(Data in this exercise)
******************************

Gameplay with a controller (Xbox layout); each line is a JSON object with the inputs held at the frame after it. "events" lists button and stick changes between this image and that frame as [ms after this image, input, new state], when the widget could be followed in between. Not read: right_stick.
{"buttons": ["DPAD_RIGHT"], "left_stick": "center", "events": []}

******************************

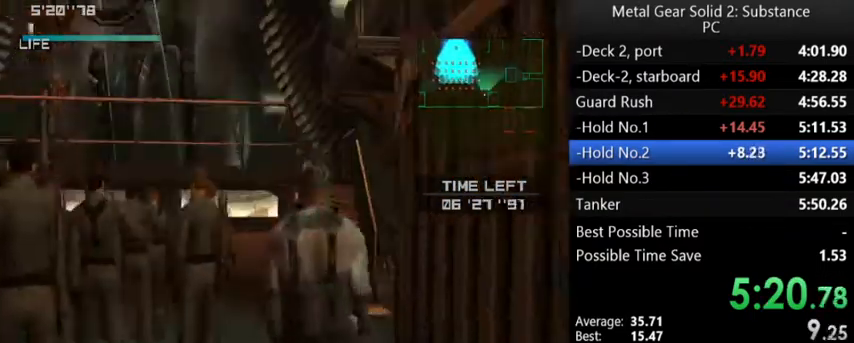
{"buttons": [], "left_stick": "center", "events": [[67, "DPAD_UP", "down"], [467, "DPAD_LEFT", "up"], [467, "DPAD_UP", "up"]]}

******************************

(Task brief)
Show every line of the listing in which the string "buttons" can be found.

(Task result)
{"buttons": ["DPAD_RIGHT"], "left_stick": "center", "events": []}
{"buttons": [], "left_stick": "center", "events": [[67, "DPAD_UP", "down"], [467, "DPAD_LEFT", "up"], [467, "DPAD_UP", "up"]]}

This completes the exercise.